Start of Information

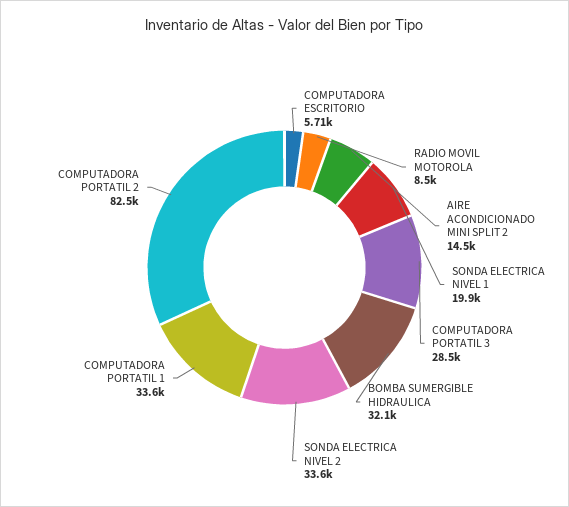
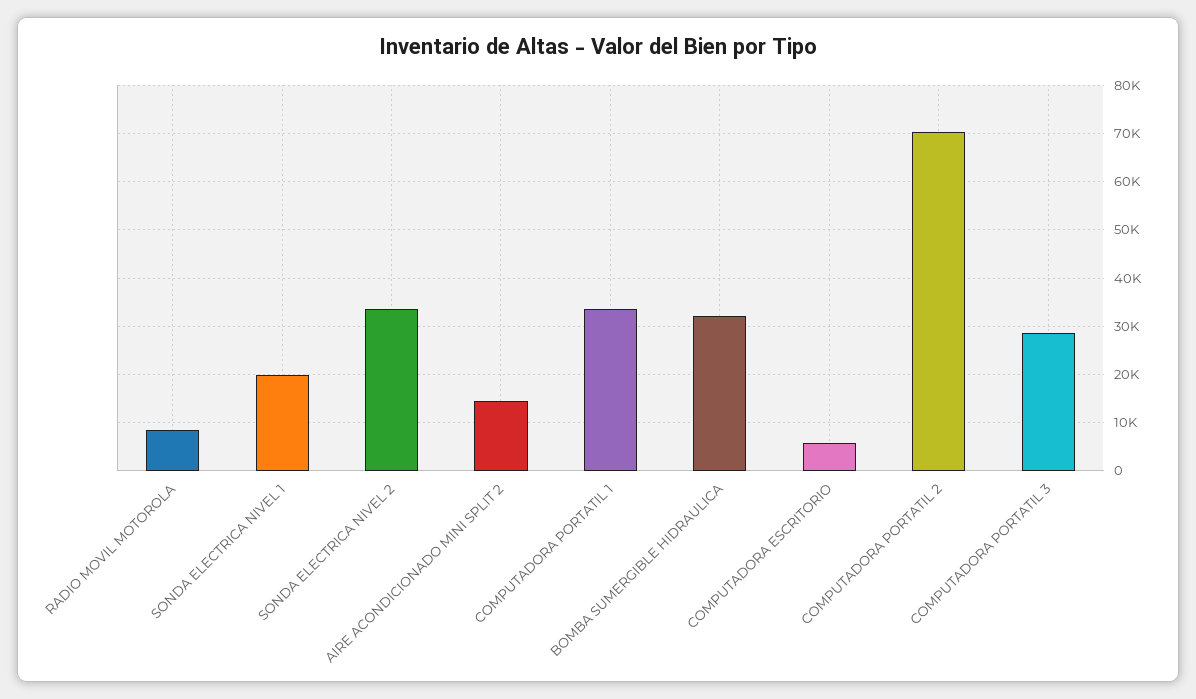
COMPUTADORA PORTATIL 2: 82500 -> 70000

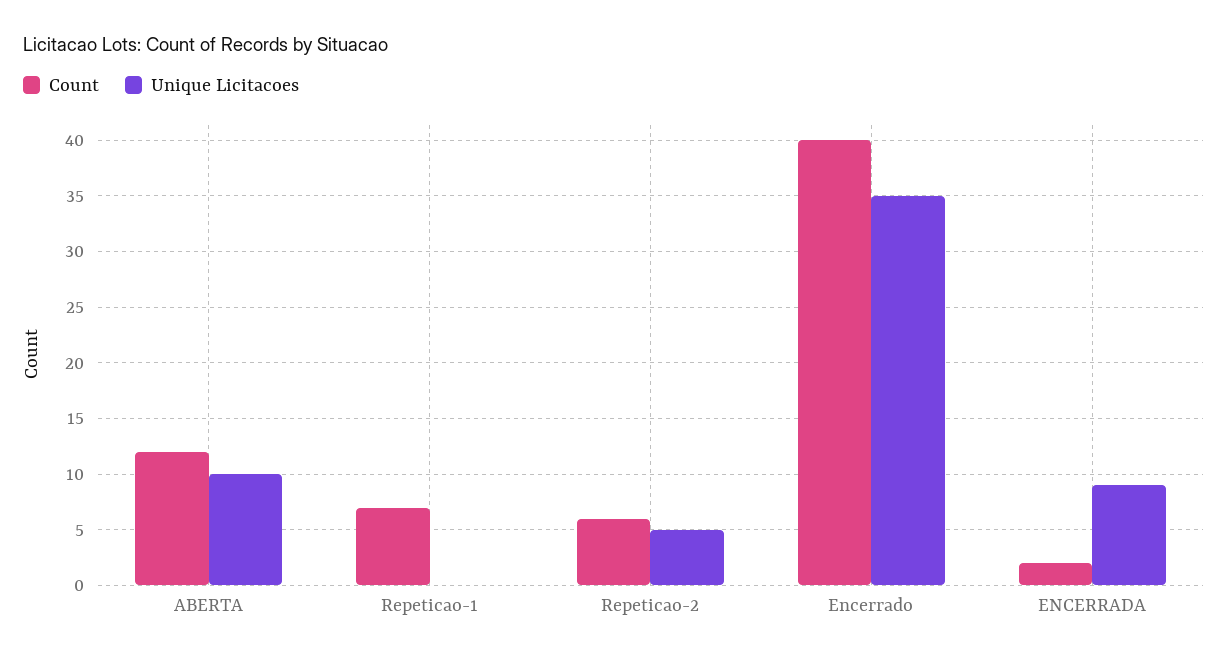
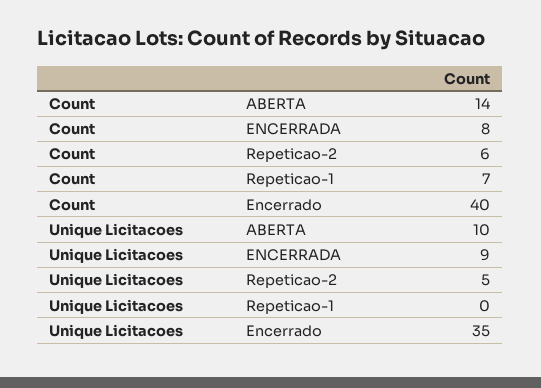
Count, ABERTA: 12 -> 14
Count, ENCERRADA: 2 -> 8

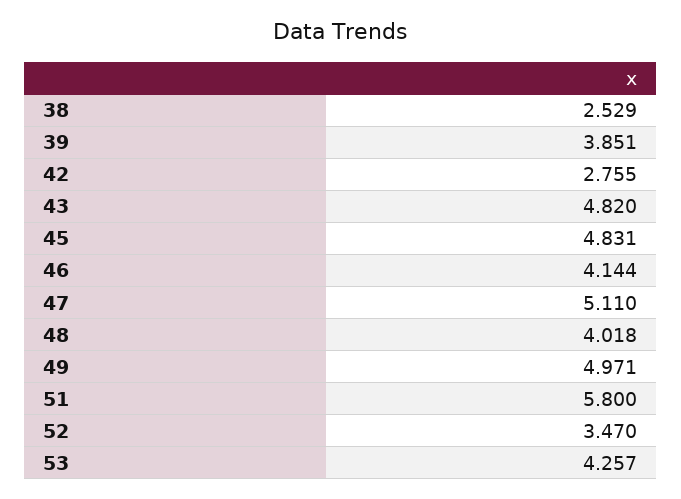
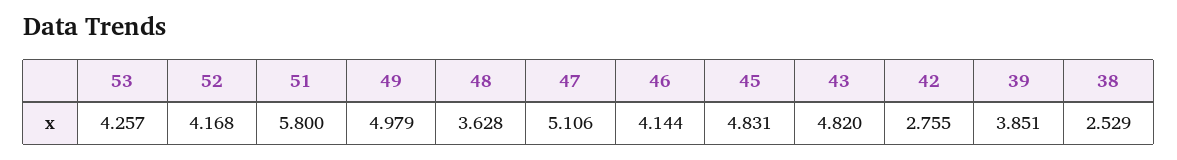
47: 5.11 -> 5.106
48: 4.018 -> 3.628
49: 4.971 -> 4.979
52: 3.47 -> 4.168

End of Information

What is required — Repeat every entry above exactly as written and omit any pictures it holds.

Answer to this exercise —
COMPUTADORA PORTATIL 2: 82500 -> 70000

Count, ABERTA: 12 -> 14
Count, ENCERRADA: 2 -> 8

47: 5.11 -> 5.106
48: 4.018 -> 3.628
49: 4.971 -> 4.979
52: 3.47 -> 4.168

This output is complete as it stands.